TEXTO PARA ANÁLISE:
::::::::
Isso porque, conforme estudo realizado pelo Instituto de Pesquisa Econômica Aplicada (IPEA, 2017) em parceria com o Fórum Brasileiro de Segurança Pública (FBSP, 2017) concluiu-se que houvera um crescimento vertiginoso nos índices de violência em todo o país sendo a região nordeste aquele que apresenta maiores taxas de mortalidade para cada 100 mil habitantes, ao passo que a região sudeste apresenta as menores taxas. Uma coisa é certa, a sensação de medo é geral.

No Brasil, (Reale, 2001), desenvolveu, em meados dos anos de 1940, a sua “Teoria Tridimensional do Direito”. Para ele, o conceito de Direito tem uma estrutura que abrange três dimensões. Nas suas palavras:

O simples fato de existirem várias acepções da palavra Direito já devia ter suscitado uma pergunta, que, todavia, só recentemente veio a ser formulada, isto é: esses significados fundamentais que, através do tempo, têm sido atribuídos a uma mesma palavra, já não revelam que há aspectos ou elementos complementares na experiência jurídica? Uma análise em profundidade dos diversos sentidos da palavra Direito veio demonstrar que eles correspondem a três aspectos básicos, discerníveis em todo e qualquer momento da vida jurídica: um aspecto normativo (o Direito como ordenamento e sua respectiva ciência); um aspecto fático (o Direito como fato, ou em sua efetividade social e histórica) e um aspecto axiológico (o Direito como valor de Justiça). (REALE, 2001, p. 60).

O direito, deste modo, está inserido em um meio mais abrangente, cuja análise não pode ignorar aspectos sociais, históricos, econômicos, de valor entre outros. Assim, para o nascimento da norma jurídica é quase sempre imprescindível a ocorrência de um fato natural causador de impacto social. Tal impacto social somente ocorre porque a sociedade possui alguns valores oriundos de sua história, de sua economia, de sua cultura de modo geral. Somente após a ocorrência do fato e da reação social diante dele é que o legislador percebe a necessidade da elaboração de uma norma jurídica que atenda aos anseios do povo.
::::::::
DADOS FORNECIDOS:

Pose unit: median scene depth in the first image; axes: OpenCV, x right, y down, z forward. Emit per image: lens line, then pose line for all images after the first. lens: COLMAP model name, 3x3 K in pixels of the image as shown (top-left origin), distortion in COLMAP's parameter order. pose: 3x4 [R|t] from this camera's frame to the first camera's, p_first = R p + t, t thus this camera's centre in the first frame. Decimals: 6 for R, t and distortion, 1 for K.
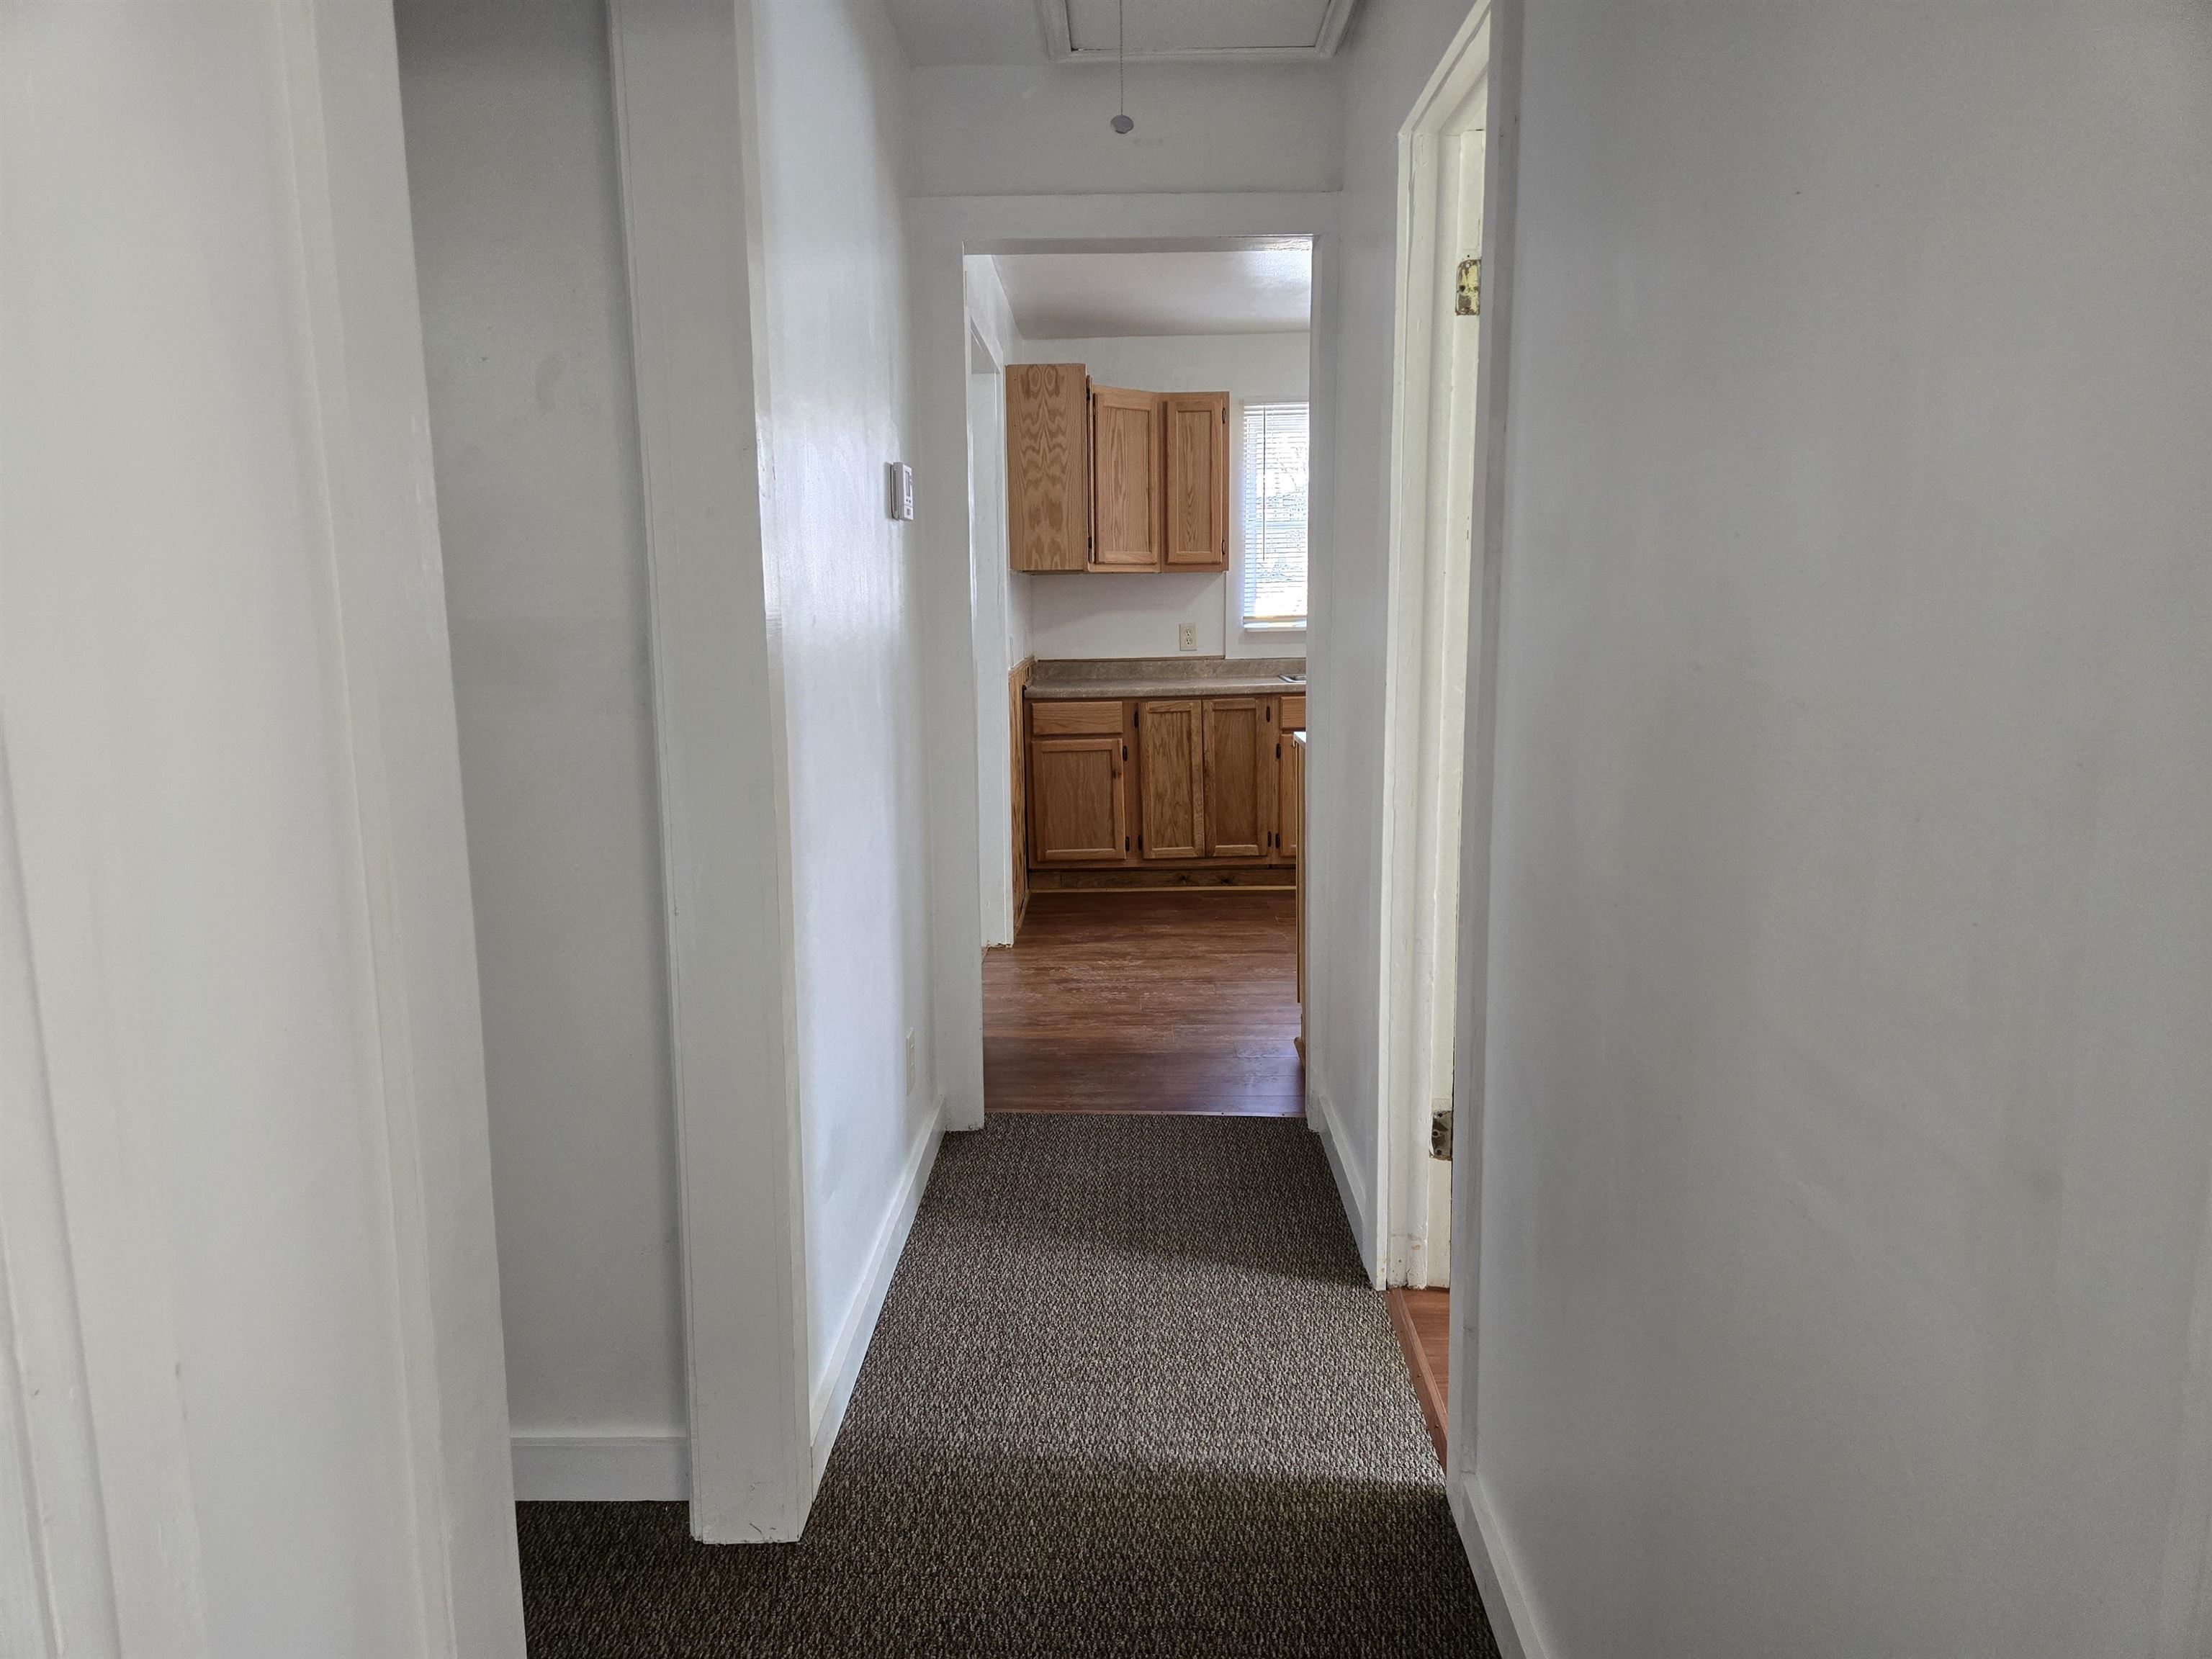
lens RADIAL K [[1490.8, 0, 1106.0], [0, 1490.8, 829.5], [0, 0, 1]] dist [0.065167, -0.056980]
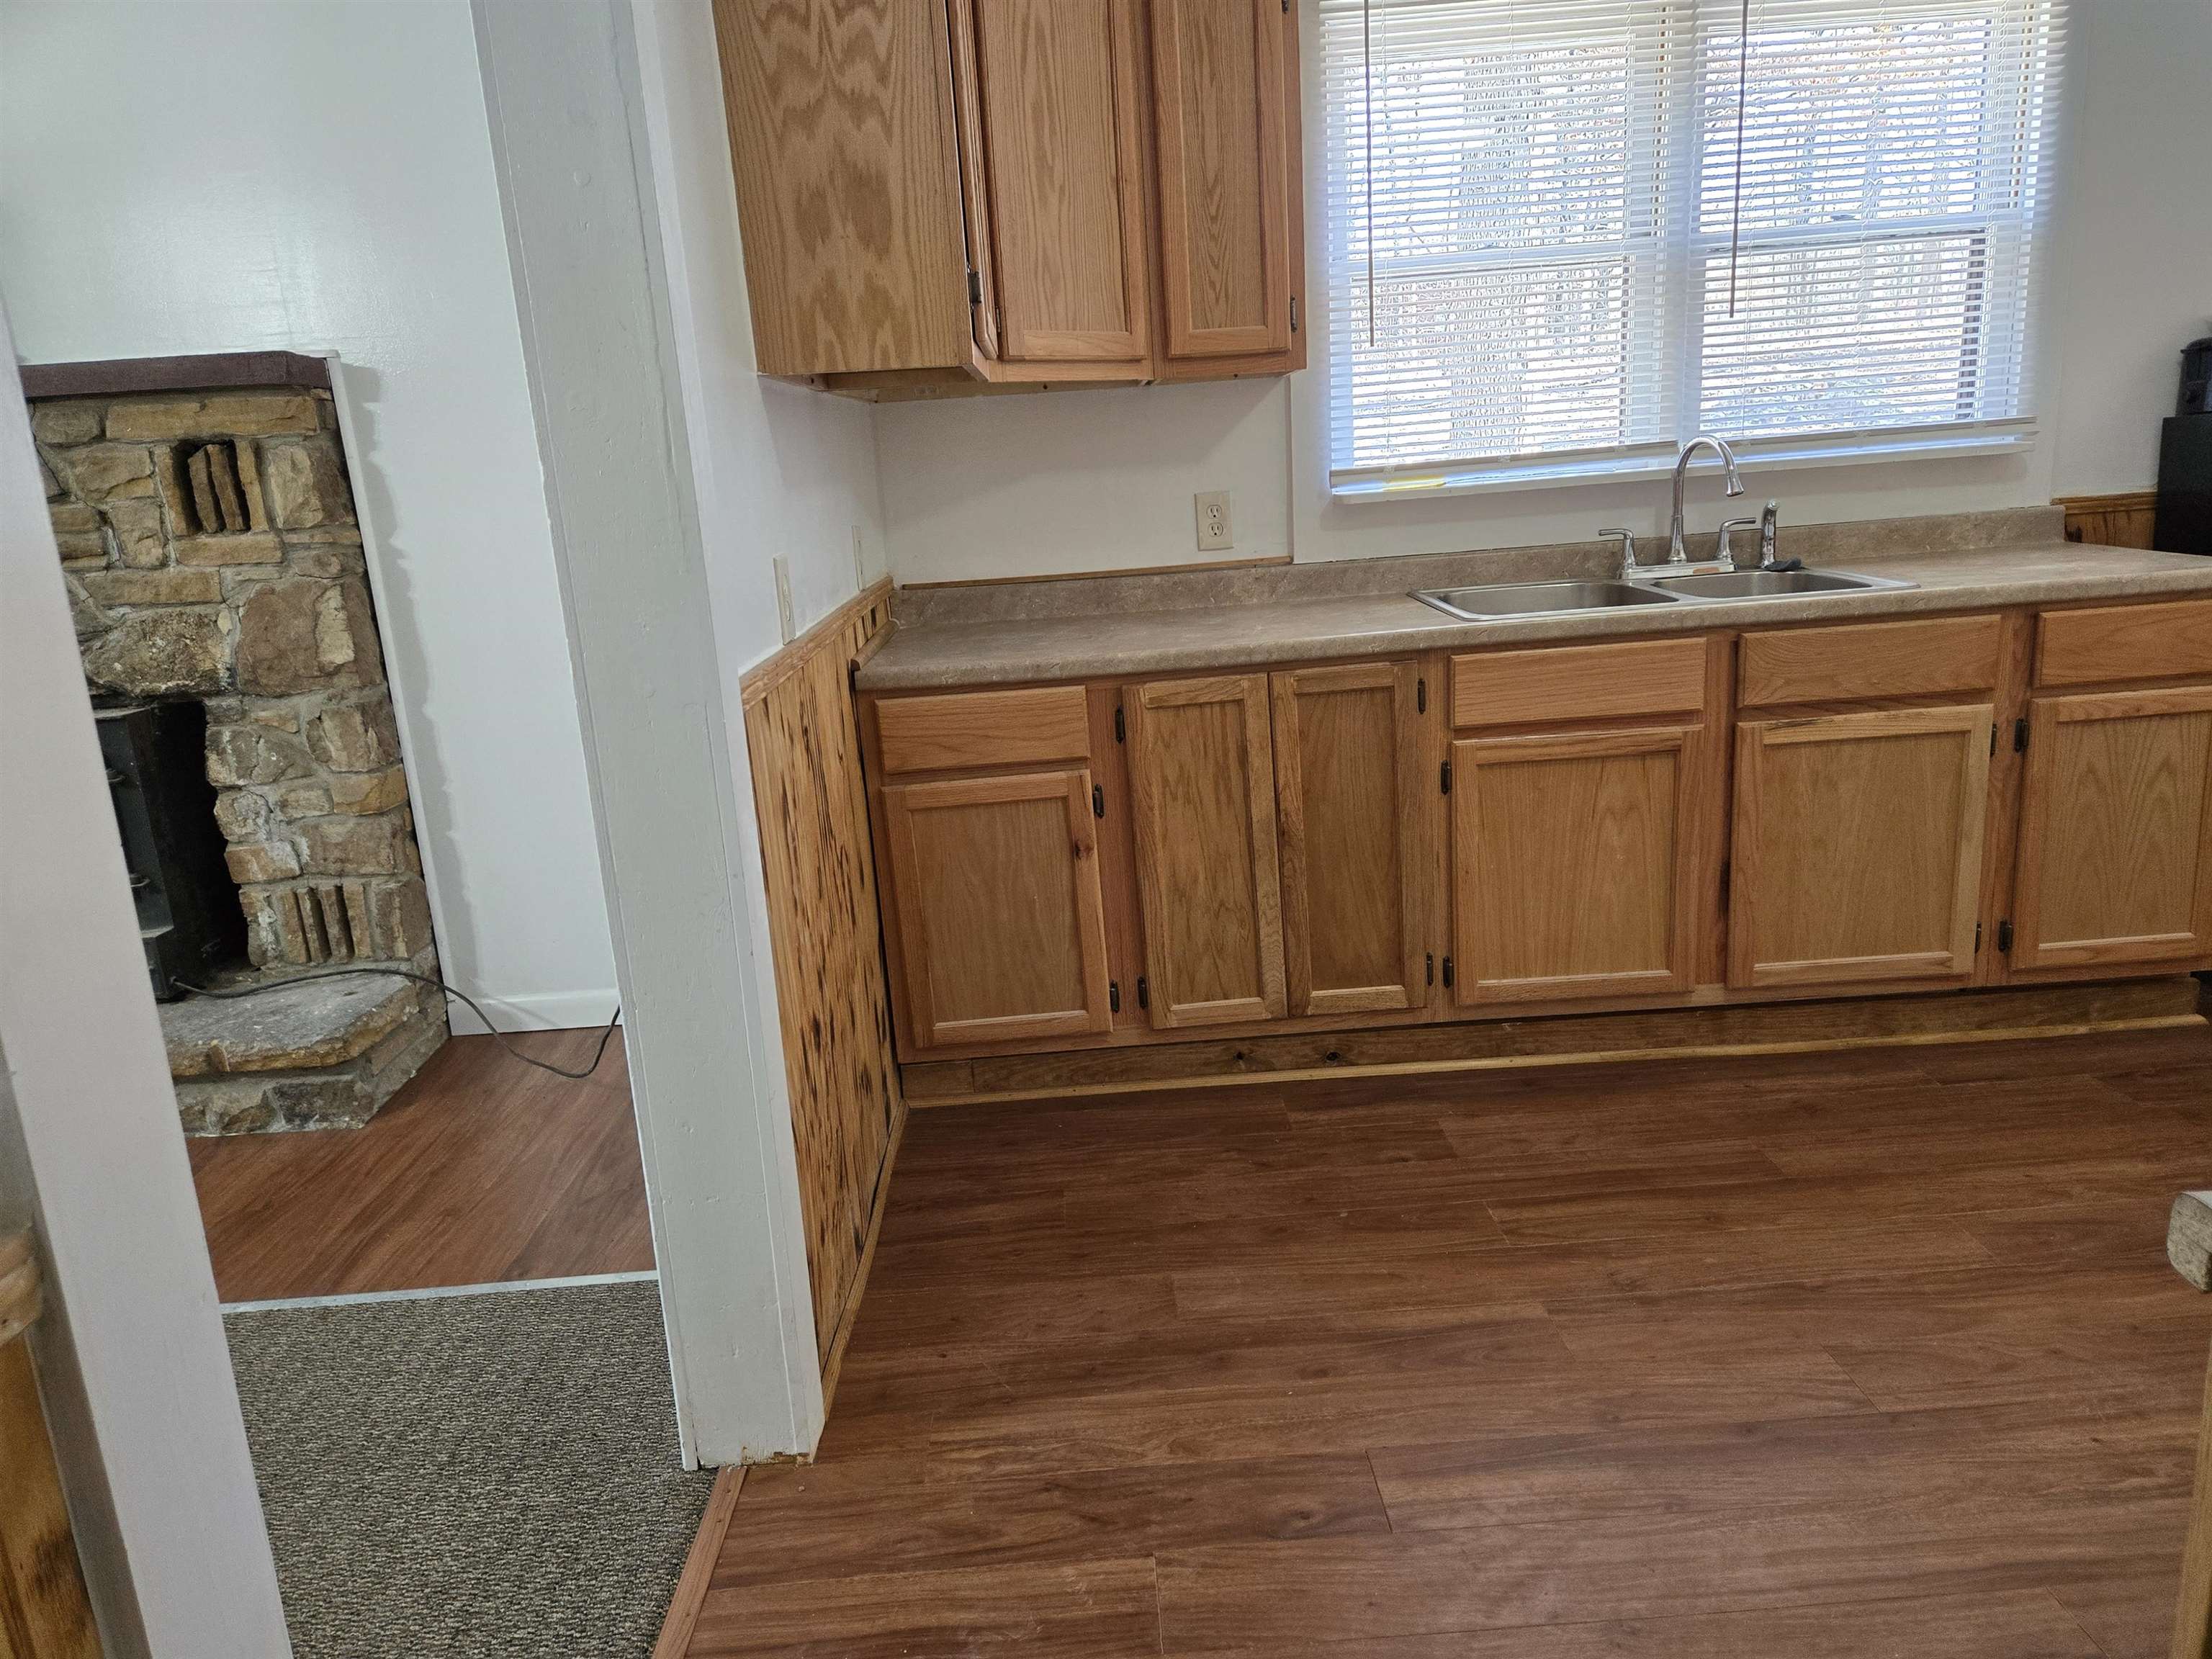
::::::::
INSTRUÇÕES DA TAREFA: Atualize o trecho do texto sobre a Teoria Tridimensional do Direito, começando em "O direito, deste" e seguindo até "anseios do povo.", com "Congresso" no lugar de "legislador".

EXERCÍCIO RESOLVIDO:
O direito, deste modo, está inserido em um meio mais abrangente, cuja análise não pode ignorar aspectos sociais, históricos, econômicos, de valor entre outros. Assim, para o nascimento da norma jurídica é quase sempre imprescindível a ocorrência de um fato natural causador de impacto social. Tal impacto social somente ocorre porque a sociedade possui alguns valores oriundos de sua história, de sua economia, de sua cultura de modo geral. Somente após a ocorrência do fato e da reação social diante dele é que o Congresso percebe a necessidade da elaboração de uma norma jurídica que atenda aos anseios do povo.